'Edward Lear rewrites The Flea by John Donne' by Marnanel Thurman is Write Out Loud Poem of the Week
Congratulations to Marnanel Thurman, whose poem 'Edward Lear rewrites "The Flea" by John Donne' is our Write Out Loud Poem of the Week. Here are the responses to our Q&A
How long have you been writing?
I've been writing poetry all my life. When I was five years old, I cadged a school exercise book and started making an anthology. I still treasure that book. Most of the poems are from other people, but there are a few of my own. Here's one of them.
What a flutter!
What a butter!
The jam is spreading on.
And Marmite too
And Marmite too
We will eat it up
Yum yum.
When I was seven, someone gave me a copy of Kaye Webb's anthology, "I Like This Poem". It's categorised by the appropriate age, going up to the teens, but I read them all. This was my introduction to RS Thomas, whose "Welsh Testament" I loved even though I hardly understood it, and Christina Rossetti's "Something I Remember", whose rhyme scheme I gleefully dissected. Alfred Noyes's "The Highwayman" terrified me enough that I counted the number of pages it took, so that whenever I reached that point in the book, I could turn past it with my eyes closed. And Betjeman's "Portrait of a Deaf Man" was what might be politely described as a mindfuck. But it probably helped me through the death of my own grandfather, three years later.
Do you go to any open-mic nights?
Not many since I became sick, about five years ago: it exhausts me to go out too much. When I lived down south, I adored Dónall and Janice's spoken word night in Guildford, now called 1000 Monkeys, where I cut my teeth as a performer. I play guitar, and open mic audiences which aren't specifically about poetry seem to prefer music. But that's all right, because I can steal a tune and write a poem to it.
What’s your favourite poet/poem?
You want me to pick *one*? After some thought, I'll go with Francis Thompson. As a young poet, he considered throwing himself into the Thames. Apparently the ghost of Thomas Chatterton appeared and told him it really wasn't worth it. (Chatterton was a fine poet who had overdosed at the age of seventeen, 150 years earlier.) Thompson is justly famous for ''The Hound of Heaven", but the poem of his I love best is "An Arab Love Song". It has very little to do with actual Arabs, but a lot to do with romantic and erotic love:
The hunchèd camels of the night
Trouble the bright
And silver waters of the moon.
The Maiden of the Morn will soon
Through Heaven stray and sing,
Star gathering.
Now while the dark about our loves is strewn,
Light of my dark, blood of my heart, O come!

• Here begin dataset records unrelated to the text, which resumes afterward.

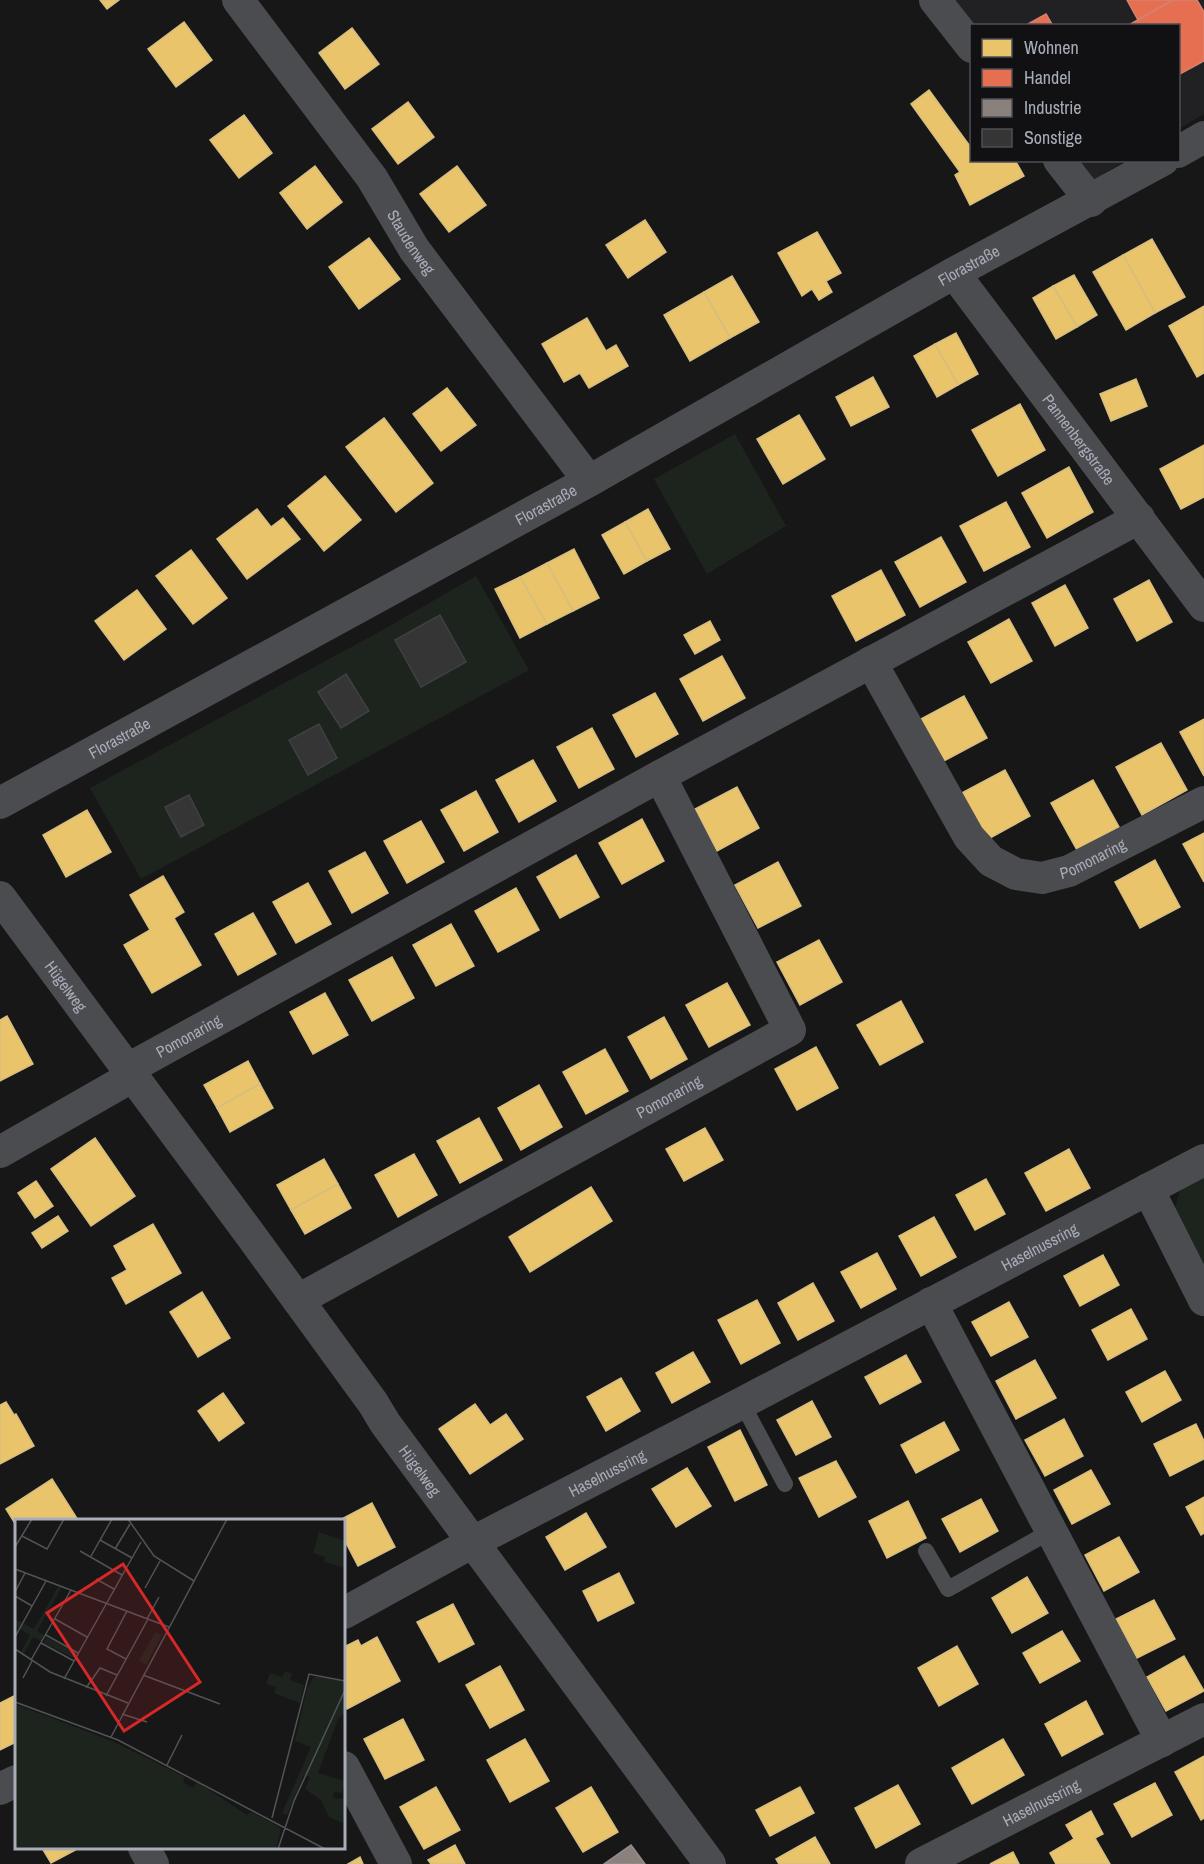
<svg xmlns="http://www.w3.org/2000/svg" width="1204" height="1864" viewBox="0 0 1204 1864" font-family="'Archivo Narrow',sans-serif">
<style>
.built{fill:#212123}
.green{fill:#1d241e}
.homes{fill:#e9c46a;stroke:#d6bd81;stroke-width:1.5}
.shops{fill:#e76f51;stroke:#d48270;stroke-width:1.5}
.industry{fill:#8a817c;stroke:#938e8e;stroke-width:1.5}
.building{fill:#353536;stroke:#3f4043;stroke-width:1.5}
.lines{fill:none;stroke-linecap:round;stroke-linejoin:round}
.lane{stroke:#4b4c50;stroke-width:16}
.street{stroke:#4b4c50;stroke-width:32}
.labels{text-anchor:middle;stroke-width:6;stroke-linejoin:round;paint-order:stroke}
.street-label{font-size:16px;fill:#a8adb8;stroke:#111113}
.inset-road{fill:none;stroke:#515357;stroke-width:1.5}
.view{fill:#d62828;fill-opacity:0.15;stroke:#d62828;stroke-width:3}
.inset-edge{fill:none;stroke:#a8adb8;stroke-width:3}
</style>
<rect width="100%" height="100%" fill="#171717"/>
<g class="built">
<polygon points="922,0 1204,0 1204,114 1179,129 1178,26 972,26 971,64"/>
<polygon points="1046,161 1125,161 1071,193"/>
</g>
<g class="green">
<polygon points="735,434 786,526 707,574 654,479"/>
<polygon points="476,576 529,670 141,879 90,788 379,632"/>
<polygon points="1204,1174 1204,1277 1173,1217 1181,1185"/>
</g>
<g class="homes">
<polygon points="100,0 119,0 107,9"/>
<polygon points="184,22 212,60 176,87 148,49"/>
<polygon points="352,28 379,64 345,89 319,53"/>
<polygon points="929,90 972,149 972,160 1015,160 1024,176 970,205 955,175 960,172 911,104"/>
<polygon points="408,102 434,137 398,164 372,129"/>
<polygon points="244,115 272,153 239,178 210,140"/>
<polygon points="315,166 342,202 307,229 280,193"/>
<polygon points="457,166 486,205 449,232 420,194"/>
<polygon points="645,220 666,252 628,278 606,245"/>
<polygon points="817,232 841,273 826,281 832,292 819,300 812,289 802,296 778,253"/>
<polygon points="369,238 400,279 359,309 329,267"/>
<polygon points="1152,239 1185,297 1155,313 1123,255"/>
<polygon points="1123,255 1155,313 1126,330 1093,272"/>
<polygon points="1074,275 1097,315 1077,327 1053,286"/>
<polygon points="732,276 759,322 730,338 704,292"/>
<polygon points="1053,286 1077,327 1056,339 1033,298"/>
<polygon points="704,292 730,338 690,361 664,315"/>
<polygon points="1204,306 1204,373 1197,377 1169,326"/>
<polygon points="587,318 606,351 616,345 628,366 589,388 580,373 564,382 542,344"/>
<polygon points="956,333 978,374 958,385 935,344"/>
<polygon points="935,344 958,385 937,397 914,356"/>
<polygon points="873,377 889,407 851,426 836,397"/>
<polygon points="1136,379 1147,406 1111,421 1100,394"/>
<polygon points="447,388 476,425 441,451 413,414"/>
<polygon points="1020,404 1045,450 998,476 972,430"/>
<polygon points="799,415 825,459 783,484 757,439"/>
<polygon points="384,418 433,483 396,512 346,447"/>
<polygon points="1204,445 1204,497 1181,509 1160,469"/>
<polygon points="1069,467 1093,512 1047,538 1022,493"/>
<polygon points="325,476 361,520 324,551 288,506"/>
<polygon points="1006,502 1030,547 984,571 960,526"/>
<polygon points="257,509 271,527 283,518 300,539 247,579 217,539"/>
<polygon points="648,509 670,549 647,561 625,522"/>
<polygon points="625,522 647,561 624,574 602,535"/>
<polygon points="941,537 966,582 920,607 895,562"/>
<polygon points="574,549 599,598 573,611 547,563"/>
<polygon points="191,550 227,598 193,624 156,576"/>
<polygon points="547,563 573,611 547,624 520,577"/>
<polygon points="881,570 905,615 856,641 832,596"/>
<polygon points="520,577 547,624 520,638 495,589"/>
<polygon points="1149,580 1172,622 1137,641 1114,599"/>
<polygon points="1065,585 1088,628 1055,646 1032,603"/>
<polygon points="137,590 166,629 124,660 95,621"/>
<polygon points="1009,619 1032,661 991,683 968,642"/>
<polygon points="710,621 720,640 695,654 684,635"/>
<polygon points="722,656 745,698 703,721 680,679"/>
<polygon points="655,693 678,734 636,757 613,715"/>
<polygon points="964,696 987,738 942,762 919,720"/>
<polygon points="1204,719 1204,776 1180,732"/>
<polygon points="592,728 614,769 579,788 557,747"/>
<polygon points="1161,743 1187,790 1142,815 1116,767"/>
<polygon points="533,760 556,801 519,822 496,780"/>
<polygon points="1005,770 1030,816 981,843 956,796"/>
<polygon points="1093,780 1119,827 1077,850 1051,803"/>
<polygon points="737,787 759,828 717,851 695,809"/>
<polygon points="476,791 498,832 464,851 441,810"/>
<polygon points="87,810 111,852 66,877 43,835"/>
<polygon points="642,819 664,861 622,884 599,843"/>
<polygon points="421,821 444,862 407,883 384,841"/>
<polygon points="1204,833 1204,882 1183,844"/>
<polygon points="365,852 388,893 352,913 329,871"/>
<polygon points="576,855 599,897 560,918 537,877"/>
<polygon points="1155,860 1180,907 1140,928 1115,882"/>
<polygon points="778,862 801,906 758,928 735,885"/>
<polygon points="163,876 184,912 174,918 201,965 152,993 124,945 150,930 130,895"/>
<polygon points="308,883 331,924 296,943 273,902"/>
<polygon points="516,888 539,930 498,952 475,911"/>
<polygon points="253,913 276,954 238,975 215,934"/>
<polygon points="451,924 474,966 436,986 413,945"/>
<polygon points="819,940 842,982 800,1005 777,962"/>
<polygon points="392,957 414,998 372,1021 349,980"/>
<polygon points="727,983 750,1025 709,1047 686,1005"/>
<polygon points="325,993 348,1035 313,1054 290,1012"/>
<polygon points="901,1001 923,1042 880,1065 857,1025"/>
<polygon points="7,1016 33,1064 0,1081 0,1020"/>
<polygon points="664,1017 687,1059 651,1079 628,1037"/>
<polygon points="816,1047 838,1088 797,1110 775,1069"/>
<polygon points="605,1049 628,1091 586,1114 563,1072"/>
<polygon points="248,1061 260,1084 217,1108 204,1085"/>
<polygon points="260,1084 273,1108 230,1132 217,1108"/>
<polygon points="539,1085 562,1127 521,1150 498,1108"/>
<polygon points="479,1118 502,1160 460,1183 437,1141"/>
<polygon points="705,1128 723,1160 684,1181 666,1149"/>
<polygon points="95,1138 135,1196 91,1226 51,1169"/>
<polygon points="1069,1149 1090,1188 1046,1211 1025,1173"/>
<polygon points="414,1154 437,1195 398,1217 375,1175"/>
<polygon points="324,1159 338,1184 291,1210 277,1185"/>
<polygon points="986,1179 1005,1214 975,1230 956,1195"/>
<polygon points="36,1181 53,1206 35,1218 18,1193"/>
<polygon points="338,1184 351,1208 305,1234 291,1210"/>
<polygon points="591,1187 612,1221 530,1272 509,1237"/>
<polygon points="58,1216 68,1231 42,1248 32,1233"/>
<polygon points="934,1217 956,1257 921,1276 899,1236"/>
<polygon points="153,1224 181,1273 126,1304 112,1278 127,1270 114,1246"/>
<polygon points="877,1253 896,1289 861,1308 841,1272"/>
<polygon points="1103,1255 1119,1285 1080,1306 1064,1276"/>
<polygon points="813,1283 834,1321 798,1340 778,1303"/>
<polygon points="202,1292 230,1338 198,1357 170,1312"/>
<polygon points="757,1300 780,1343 741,1364 718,1320"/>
<polygon points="1009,1302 1028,1337 991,1356 972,1322"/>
<polygon points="1131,1309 1147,1339 1108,1360 1092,1330"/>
<polygon points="693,1352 710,1382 672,1403 656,1373"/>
<polygon points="906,1355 921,1382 880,1404 865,1377"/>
<polygon points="1035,1360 1056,1398 1016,1419 996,1381"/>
<polygon points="1165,1371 1181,1400 1142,1422 1126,1392"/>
<polygon points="621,1378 640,1411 606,1431 587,1397"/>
<polygon points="223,1393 244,1423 219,1441 198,1411"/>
<polygon points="812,1401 831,1437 796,1455 777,1420"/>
<polygon points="6,1402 14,1415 16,1414 34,1446 0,1464 0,1405"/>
<polygon points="475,1404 490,1425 506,1414 523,1439 470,1474 439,1429"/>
<polygon points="1064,1419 1083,1456 1045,1476 1025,1440"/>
<polygon points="944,1422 959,1450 916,1473 901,1445"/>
<polygon points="1196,1424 1204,1441 1204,1459 1170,1476 1154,1444"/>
<polygon points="740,1430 767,1485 735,1501 708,1447"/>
<polygon points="836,1461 856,1497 819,1517 799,1478"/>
<polygon points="687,1468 711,1506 676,1527 652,1489"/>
<polygon points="1091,1470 1110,1504 1072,1524 1054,1490"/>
<polygon points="52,1479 78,1520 16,1520 16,1525 6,1509"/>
<polygon points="1204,1497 1204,1533 1201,1535 1186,1507"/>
<polygon points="981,1499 998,1531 960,1552 942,1519"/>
<polygon points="908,1501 926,1538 887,1558 869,1521"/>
<polygon points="372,1503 395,1547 358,1566 344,1539 344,1520 340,1520"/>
<polygon points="586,1513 606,1547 565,1570 546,1537"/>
<polygon points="1119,1537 1139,1572 1104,1591 1085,1555"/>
<polygon points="619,1573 634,1603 598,1621 583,1591"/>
<polygon points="1027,1577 1048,1613 1012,1633 992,1598"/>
<polygon points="1154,1600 1175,1639 1137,1658 1116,1619"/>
<polygon points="453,1604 474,1644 439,1662 417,1622"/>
<polygon points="1062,1631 1080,1661 1040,1683 1023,1653"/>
<polygon points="377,1637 400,1681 347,1709 345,1705 344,1706 344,1647 358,1640 361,1646"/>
<polygon points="957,1646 978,1684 939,1706 918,1668"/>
<polygon points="1184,1656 1204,1691 1166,1711 1147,1677"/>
<polygon points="500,1666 524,1710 490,1728 466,1685"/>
<polygon points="16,1695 16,1742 0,1750 0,1703"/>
<polygon points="1086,1701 1103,1734 1062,1756 1045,1724"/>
<polygon points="403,1719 424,1760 385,1779 364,1739"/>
<polygon points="525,1739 549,1781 510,1802 487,1760"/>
<polygon points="1003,1739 1024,1775 972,1804 952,1768"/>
<polygon points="1204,1756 1204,1818 1201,1820 1175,1772"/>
<polygon points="1155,1783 1172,1815 1132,1837 1114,1804"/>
<polygon points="898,1785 920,1824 876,1848 855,1808"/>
<polygon points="436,1787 460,1830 424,1849 400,1807"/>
<polygon points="591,1787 618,1832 583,1852 556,1808"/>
<polygon points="800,1787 814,1813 770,1836 756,1810"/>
<polygon points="1091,1811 1103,1834 1095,1838 1110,1864 1056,1864 1050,1853 1074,1839 1066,1825"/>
<polygon points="815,1837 830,1864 779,1864 776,1859"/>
<polygon points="455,1845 465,1864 431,1864 428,1860"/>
<polygon points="42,1848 79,1848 51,1863"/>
<polygon points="1013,1852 1019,1864 990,1864 992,1863"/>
<polygon points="360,1857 363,1864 348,1864"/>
</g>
<g class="shops">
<polygon points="1127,0 1173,0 1138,20"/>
<polygon points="1173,0 1197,0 1204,12 1204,61 1178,75 1178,26 1127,26"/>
<polygon points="1046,14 1053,26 1028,26 1028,24"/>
</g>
<polygon class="industry" points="631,1845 645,1864 604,1864"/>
<g class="building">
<polygon points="440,615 466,662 421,687 395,640"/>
<polygon points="346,674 369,711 341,728 318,692"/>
<polygon points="319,724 337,758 308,775 289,740"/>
<polygon points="189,795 204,825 181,837 165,807"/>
</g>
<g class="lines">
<g class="lane">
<polyline points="742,1403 785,1484"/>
<polyline points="926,1551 948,1589 1051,1531"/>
</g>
<g class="street">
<path id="s1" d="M 238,0 L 372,178 L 414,249 L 589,481"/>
<polyline points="935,0 972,47"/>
<polyline points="1178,152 1204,137"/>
<polyline points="1059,160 1091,201"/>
<path id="s2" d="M 954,273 L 1204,606"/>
<path id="s3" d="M 871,662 L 969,837 L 991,861 L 1016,874 L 1042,878 L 1069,871 L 1204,802"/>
<path id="s4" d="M 0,803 L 589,481 L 954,273 L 1163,160"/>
<path id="s5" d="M 0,897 L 252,1237 L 373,1403 L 385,1423 L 710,1864"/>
<path id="s6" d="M 128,1069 L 660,776 L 1139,518"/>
<polyline points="0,1152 133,1076"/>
<polyline points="1148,1189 1204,1300"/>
<path id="s7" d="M 298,1300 L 790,1030 L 660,776"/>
<polyline points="931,1303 1162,1741"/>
<path id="s8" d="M 344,1613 L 473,1542 L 742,1403 L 1204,1160"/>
<polyline points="344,1767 396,1864"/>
<polyline points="0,1789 16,1781"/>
<polyline points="144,1848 153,1864"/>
<path id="s9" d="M 921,1864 L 1204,1719"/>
</g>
</g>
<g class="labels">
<g class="street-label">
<text dy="6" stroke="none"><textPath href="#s1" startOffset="298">Staudenweg</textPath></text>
<text dy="6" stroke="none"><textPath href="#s4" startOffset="1108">Florastraße</textPath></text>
<text dy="6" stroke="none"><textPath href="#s2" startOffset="208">Pannenbergstraße</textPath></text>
<text dy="6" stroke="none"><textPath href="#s4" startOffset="622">Florastraße</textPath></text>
<text dy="6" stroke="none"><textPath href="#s4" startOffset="136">Florastraße</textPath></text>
<text dy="6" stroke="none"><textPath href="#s3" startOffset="342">Pomonaring</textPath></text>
<text dy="6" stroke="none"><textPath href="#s5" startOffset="111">Hügelweg</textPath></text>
<text dy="6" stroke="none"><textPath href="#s6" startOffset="69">Pomonaring</textPath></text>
<text dy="6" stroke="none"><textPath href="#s7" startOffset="423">Pomonaring</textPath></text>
<text dy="6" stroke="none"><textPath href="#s8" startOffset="786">Haselnussring</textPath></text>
<text dy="6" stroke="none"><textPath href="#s5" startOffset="711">Hügelweg</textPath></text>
<text dy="6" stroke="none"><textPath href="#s8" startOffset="298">Haselnussring</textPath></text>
<text dy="6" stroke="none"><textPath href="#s9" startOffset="135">Haselnussring</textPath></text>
</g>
</g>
<g transform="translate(15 1519)">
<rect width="330" height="330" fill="#171717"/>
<path d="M 304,13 L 330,22 L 330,49 L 309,43 L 310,38 L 298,34 ZM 43,68 L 46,69 L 22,112 L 29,116 L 26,122 L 18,118 L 9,135 L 6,133 L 15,116 L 0,107 L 0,100 L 19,110 ZM 140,113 L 147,116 L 131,146 L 124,142 ZM 31,118 L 61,134 L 59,139 L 29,124 ZM 270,152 L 277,155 L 275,161 L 289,166 L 285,184 L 259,174 L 261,168 L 251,165 L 255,154 L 267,158 ZM 299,157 L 330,162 L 330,194 L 323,200 L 303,254 L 330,262 L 327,274 L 319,273 L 318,279 L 330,280 L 328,304 L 314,298 L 306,281 L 290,270 L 295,258 L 289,256 L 272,296 L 267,294 L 296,228 L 280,222 L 292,170 ZM 0,185 L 97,222 L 170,258 L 168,263 L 178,269 L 182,263 L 232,296 L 236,293 L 266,309 L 261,330 L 0,330 Z" fill="#1d241e"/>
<path class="inset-road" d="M 113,0 L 139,37 L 179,62M 7,17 L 32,30 L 49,0M 85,21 L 117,39M 0,28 L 17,0M 100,30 L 115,5M 65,32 L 107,56M 76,37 L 97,0M 0,50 L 154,108M 81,60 L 99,70M 130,69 L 145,42M 0,73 L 10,54M 0,77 L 17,87M 40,100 L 72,118M 132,100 L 144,78M 31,116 L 63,134M 0,118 L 31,62M 26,124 L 59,142M 0,130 L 35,153 L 113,184M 111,140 L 92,130 L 112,92M 16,141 L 56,71M 128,156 L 205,185M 8,159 L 17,142M 49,160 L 126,23M 71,169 L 85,149 L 102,156M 91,177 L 133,100M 0,183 L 103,221 L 310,330M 107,195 L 132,203M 96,218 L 212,0M 152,246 L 167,216M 257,299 L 294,155 L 330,162M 263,330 L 279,282 L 330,171"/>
<path class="view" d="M 108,45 L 185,163 L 109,212 L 32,94 Z"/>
<rect width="330" height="330" class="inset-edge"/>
</g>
<rect x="970" y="24" width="210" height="138" fill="#111113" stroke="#4d4f55" stroke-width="1.5"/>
<rect x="982" y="39" width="30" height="18" fill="#e9c46a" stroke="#4d4f55" stroke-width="1.5"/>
<text x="1024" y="54" font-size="18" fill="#a8adb8">Wohnen</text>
<rect x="982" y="69" width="30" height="18" fill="#e76f51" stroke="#4d4f55" stroke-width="1.5"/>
<text x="1024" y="84" font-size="18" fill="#a8adb8">Handel</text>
<rect x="982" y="99" width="30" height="18" fill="#8a817c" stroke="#4d4f55" stroke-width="1.5"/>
<text x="1024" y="114" font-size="18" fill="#a8adb8">Industrie</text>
<rect x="982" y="129" width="30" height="18" fill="#353536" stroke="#4d4f55" stroke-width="1.5"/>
<text x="1024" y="144" font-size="18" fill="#a8adb8">Sonstige</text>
</svg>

And night will catch her breath up, and be dumb.
Leave thy father, leave thy mother
And thy brother;
Leave the black tents of thy tribe apart!
Am I not thy father and thy brother,
And thy mother?
And thou – what needest with thy tribe's black tents
Who hast the red pavilion of my heart?
You're cast away on a desert island. What's your luxury?
Brewer's "Phrase and Fable".
EDWARD LEAR REWRITES 'THE FLEA' BY JOHN DONNE
by Marnanel Thurman
Upon a Bed of Biting that a Flea was occupying,
a Woman and a tasty-looking Poet were a-lying.
The Poet never heard the Flea arriving with a leap,
as he chattered at the Woman, as she tried to get some sleep,
and the Fearless Flea was sated when he'd fed upon the two
(and their juices mixed inside him, which is more than she would do).
The Fearless Flea has fallen! for the Woman struck him dead,
and felt that in the future she should sleep alone instead.
She made a Memorandum that you're surely ill-at-ease
if you share a bed with Poets or you share a bed with Fleas,
for the Poet kept on rhyming till the rising of the Sun,
(as she privately decided that she never should have Donne.)
Julian (Admin)
Thu 9th Aug 2018 06:51
Absolutely wonderful poem, excellent Q and A. Thank you.